#### EXERCISE DETAILS:
For each line in the material below that holds "evento", copy that line.

#### SOURCE DATA:

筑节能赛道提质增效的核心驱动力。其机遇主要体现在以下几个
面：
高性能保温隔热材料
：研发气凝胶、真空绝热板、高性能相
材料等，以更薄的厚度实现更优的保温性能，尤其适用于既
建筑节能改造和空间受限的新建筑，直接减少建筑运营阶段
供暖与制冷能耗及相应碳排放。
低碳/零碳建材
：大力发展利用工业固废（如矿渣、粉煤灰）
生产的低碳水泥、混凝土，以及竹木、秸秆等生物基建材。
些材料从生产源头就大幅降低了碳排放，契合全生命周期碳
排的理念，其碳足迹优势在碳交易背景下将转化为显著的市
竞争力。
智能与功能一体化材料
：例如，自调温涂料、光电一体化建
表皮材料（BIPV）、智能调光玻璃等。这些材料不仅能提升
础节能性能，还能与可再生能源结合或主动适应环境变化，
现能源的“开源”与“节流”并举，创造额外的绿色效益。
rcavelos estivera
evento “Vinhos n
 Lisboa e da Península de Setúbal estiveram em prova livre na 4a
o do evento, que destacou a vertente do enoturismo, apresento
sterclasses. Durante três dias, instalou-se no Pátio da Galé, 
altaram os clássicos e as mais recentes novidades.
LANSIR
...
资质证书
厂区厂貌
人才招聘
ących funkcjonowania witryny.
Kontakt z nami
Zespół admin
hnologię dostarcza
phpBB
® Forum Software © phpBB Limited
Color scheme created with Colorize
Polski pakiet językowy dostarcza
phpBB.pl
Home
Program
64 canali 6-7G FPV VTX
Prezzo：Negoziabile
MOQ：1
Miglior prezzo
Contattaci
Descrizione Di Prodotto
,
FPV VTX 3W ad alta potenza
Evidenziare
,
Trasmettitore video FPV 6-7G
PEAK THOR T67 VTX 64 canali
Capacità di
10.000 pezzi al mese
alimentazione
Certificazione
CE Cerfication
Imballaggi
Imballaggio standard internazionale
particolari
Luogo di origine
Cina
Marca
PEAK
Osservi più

#### EXPECTED OUTPUT:
evento “Vinhos n
o do evento, que destacou a vertente do enoturismo, apresento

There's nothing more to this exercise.